Advocates of this imperial military presence – how better to characterize a thousand military installations around the world? – denounce anyone suggesting retrenchment as an “isolationist. “But why is bombing, invading, and occupying other nations considered to be a positive form of “engagement”?

 

It certainly isn’t in America’s interest. With a $13 trillion national debt and a $1.6 trillion deficit the U.S.A. can’t afford to police the world. Moreover, forever meddling everywhere guarantees endless conflict and war, with tens of thousands of Americans dead, maimed, and wounded.

 

Finally, promiscuous intervention inevitably makes the U.S.A. a target of terrorism. As Rep. Paul pointed out, being “over there” – bombing, invading, and occupying Muslim lands – creates enemies.
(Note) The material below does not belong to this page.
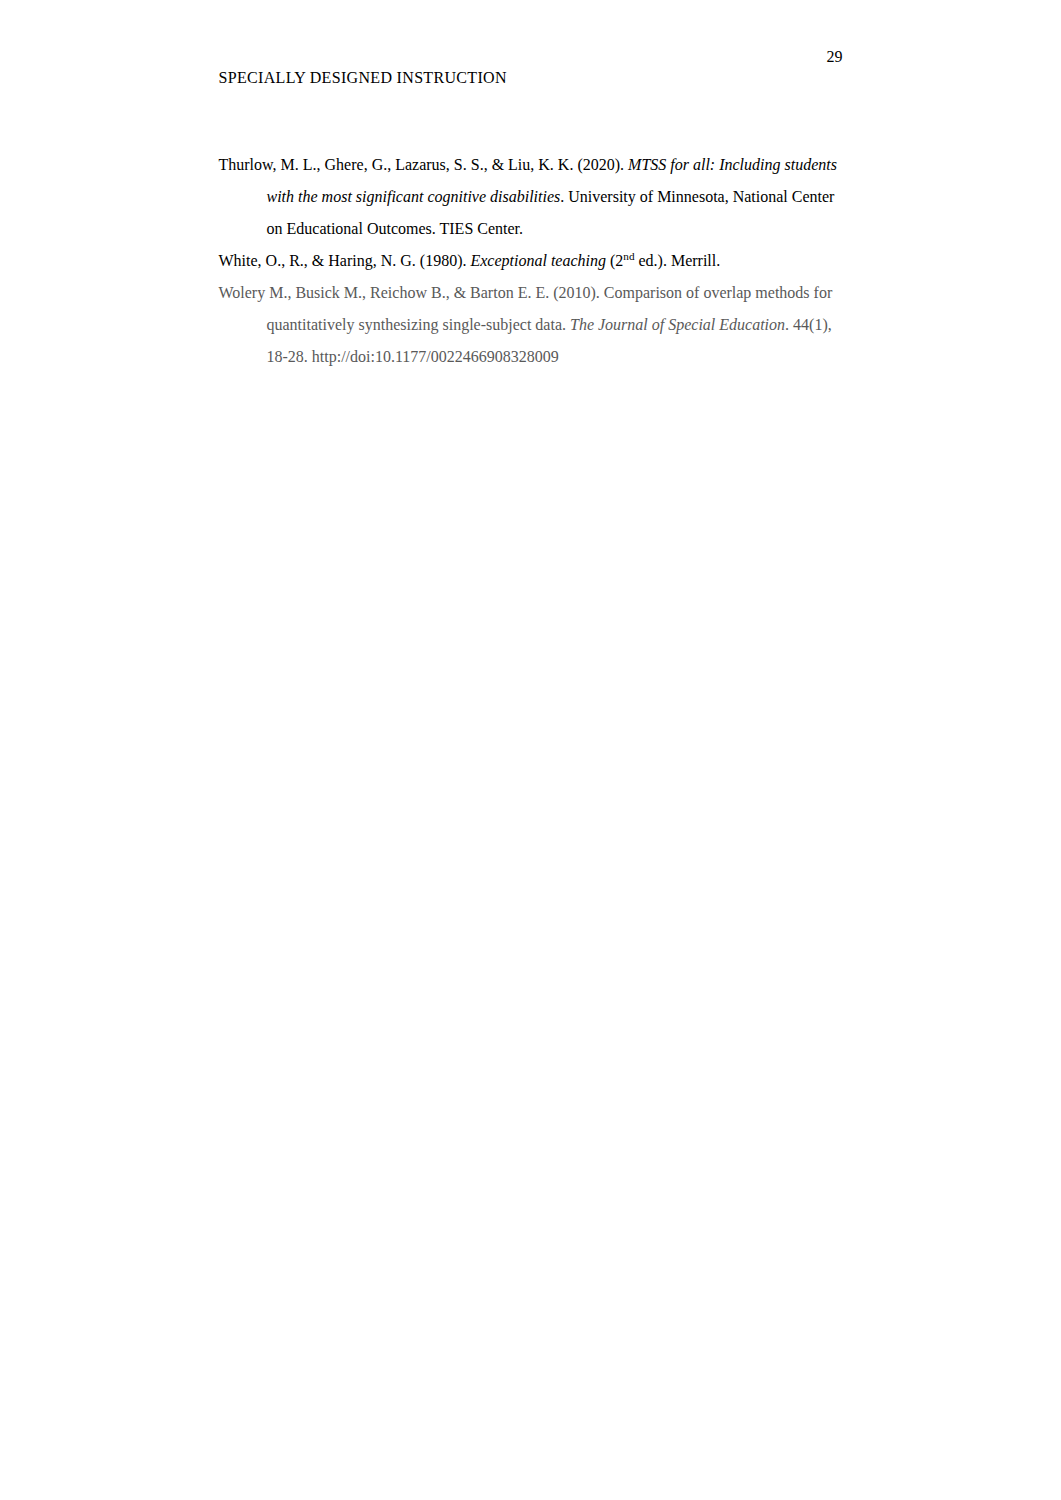29
SPECIALLY DESIGNED INSTRUCTION
Thurlow, M. L., Ghere, G., Lazarus, S. S., & Liu, K. K. (2020). MTSS for all: Including students with the most significant cognitive disabilities. University of Minnesota, National Center on Educational Outcomes. TIES Center.
White, O., R., & Haring, N. G. (1980). Exceptional teaching (2nd ed.). Merrill.
Wolery M., Busick M., Reichow B., & Barton E. E. (2010). Comparison of overlap methods for quantitatively synthesizing single-subject data. The Journal of Special Education. 44(1), 18-28. http://doi:10.1177/0022466908328009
And some of those enemies have proved they are both willing and able, to strike the American homeland. That doesn’t make it right. But it does provide another reason to bring U.S.A. troops home.

 

To coin a phrase, it is time for a change. Washington policymakers traded in the American republic for a global empire decades ago. It’s time for the American people to trade back.

 

 

Doug Bandow is a Senior Fellow at the Cato Institute. A former Special Assistant to President Ronald Reagan, he is the author of Foreign Follies: America’s New Global Empire (Xulon Press, 2006).